Anfällige Branchen für Schwarzarbeit

Dilek Kolat, Berliner Senatorin für Arbeit, Frauen und Integration, äußert sich zu dem Thema der Arbeitsmigration grundsätzlich positiv: „Nach den bisherigen Erfahrungen mit der vollen Arbeitnehmerfreizügigkeit wissen wir, dass immer weniger Menschen gekommen sind als seit 2011 prognostiziert.“ Illegale Beschäftigungsverhältnisse, mit denen die Beratungsstelle für entsandte Beschäftigte täglich zu tun hat, möchte die Senatorin dennoch bekämpfen. Deshalb habe sie kürzlich die Kontrolleure für Schwarzarbeit begleitet. „In der Hauptstadt gibt es eine hohe Baustellendichte sowie ein großes Gastgewerbe. Diese Bereiche sind besonders anfällig für Schwarzarbeit“, sagt Kolat. Ohne einen Cent in der Tasche sucht Adam Jaskula in genau diesen Branchen nach einem Job.

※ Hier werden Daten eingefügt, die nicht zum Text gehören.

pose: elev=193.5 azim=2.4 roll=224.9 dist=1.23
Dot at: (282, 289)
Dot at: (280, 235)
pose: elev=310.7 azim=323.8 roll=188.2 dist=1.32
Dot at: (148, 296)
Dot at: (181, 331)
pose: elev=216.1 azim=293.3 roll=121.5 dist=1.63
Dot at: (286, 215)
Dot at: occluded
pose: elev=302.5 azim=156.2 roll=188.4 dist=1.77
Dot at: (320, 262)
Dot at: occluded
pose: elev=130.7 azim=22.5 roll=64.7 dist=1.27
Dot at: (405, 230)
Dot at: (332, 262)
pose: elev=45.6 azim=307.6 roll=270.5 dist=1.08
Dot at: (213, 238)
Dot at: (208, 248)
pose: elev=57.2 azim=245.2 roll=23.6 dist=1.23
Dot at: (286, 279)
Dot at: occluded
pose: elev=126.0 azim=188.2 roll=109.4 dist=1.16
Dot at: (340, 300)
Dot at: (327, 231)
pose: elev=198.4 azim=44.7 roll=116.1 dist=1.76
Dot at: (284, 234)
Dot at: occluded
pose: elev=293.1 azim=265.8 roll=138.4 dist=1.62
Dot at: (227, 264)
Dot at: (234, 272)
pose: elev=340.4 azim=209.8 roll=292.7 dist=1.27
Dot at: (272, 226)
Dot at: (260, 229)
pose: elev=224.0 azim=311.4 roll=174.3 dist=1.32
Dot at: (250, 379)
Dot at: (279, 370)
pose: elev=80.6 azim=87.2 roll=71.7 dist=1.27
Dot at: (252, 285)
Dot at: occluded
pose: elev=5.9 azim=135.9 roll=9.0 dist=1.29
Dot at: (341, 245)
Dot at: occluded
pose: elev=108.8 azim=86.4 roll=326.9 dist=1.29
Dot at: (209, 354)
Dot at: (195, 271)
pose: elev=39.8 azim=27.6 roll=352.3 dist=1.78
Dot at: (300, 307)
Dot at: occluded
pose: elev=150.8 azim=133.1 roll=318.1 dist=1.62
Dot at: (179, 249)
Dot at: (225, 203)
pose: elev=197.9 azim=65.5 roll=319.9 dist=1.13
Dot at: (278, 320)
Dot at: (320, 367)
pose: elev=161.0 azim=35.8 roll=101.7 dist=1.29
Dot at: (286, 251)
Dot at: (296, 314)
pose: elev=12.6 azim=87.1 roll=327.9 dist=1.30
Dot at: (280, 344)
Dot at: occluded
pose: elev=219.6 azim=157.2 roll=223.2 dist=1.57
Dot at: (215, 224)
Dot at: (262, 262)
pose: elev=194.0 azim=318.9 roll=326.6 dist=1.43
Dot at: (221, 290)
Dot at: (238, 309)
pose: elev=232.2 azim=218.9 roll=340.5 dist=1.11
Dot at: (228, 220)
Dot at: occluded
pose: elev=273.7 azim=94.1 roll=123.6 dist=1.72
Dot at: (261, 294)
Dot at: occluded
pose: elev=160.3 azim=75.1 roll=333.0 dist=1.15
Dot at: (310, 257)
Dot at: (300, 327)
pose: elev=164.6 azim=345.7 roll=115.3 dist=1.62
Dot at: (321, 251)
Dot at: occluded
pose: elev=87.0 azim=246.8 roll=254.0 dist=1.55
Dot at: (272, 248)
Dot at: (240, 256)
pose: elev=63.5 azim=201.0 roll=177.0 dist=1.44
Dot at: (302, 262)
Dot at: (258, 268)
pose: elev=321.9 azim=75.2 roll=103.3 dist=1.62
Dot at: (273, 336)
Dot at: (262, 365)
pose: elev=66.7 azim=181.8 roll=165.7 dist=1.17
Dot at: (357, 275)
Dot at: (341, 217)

Abzocken auf dem Arbeiterstrich

Zwar hat Sozialarbeiterin Katarzyna Hudec einen Deutschkurs für ihn gefunden und kennt auch eine Friseurin, die ihm vielleicht weiterhelfen kann, doch das kann dauern. Deswegen blättern sie in ihrem Büro gemeinsam zwei polnischsprachige Zeitschriften mit Stellenanzeigen durch. „Für den Übergang ist eine Tätigkeit auf dem Bau in Ordnung“, sagt die 31-Jährige. „Das Problem ist nur, dass viele Anzeigen Abzocken sind.“ So wie jene Angebote, die den Menschen auf dem S-Bahnhof Frankfurter Allee gemacht werden. Manchmal verdienen ihre Klienten zehn Euro am Tag. Manchmal im Monat. Manchmal nicht einmal dann.

Trotz allem hofft Jaskula, in Berlin eine Arbeit und eine Wohnung zu finden. „Mit 20 Jahren reizt das Hin- und Herreisen noch, doch so langsam möchte ich zur Ruhe kommen“, sagt er. Die Jahre auf den Straßen Europas beginnen, an seiner Kraft zu zerren. Und an dem Glauben, dass er Koffer und Rucksack einmal für eine lange Zeit auspacken darf.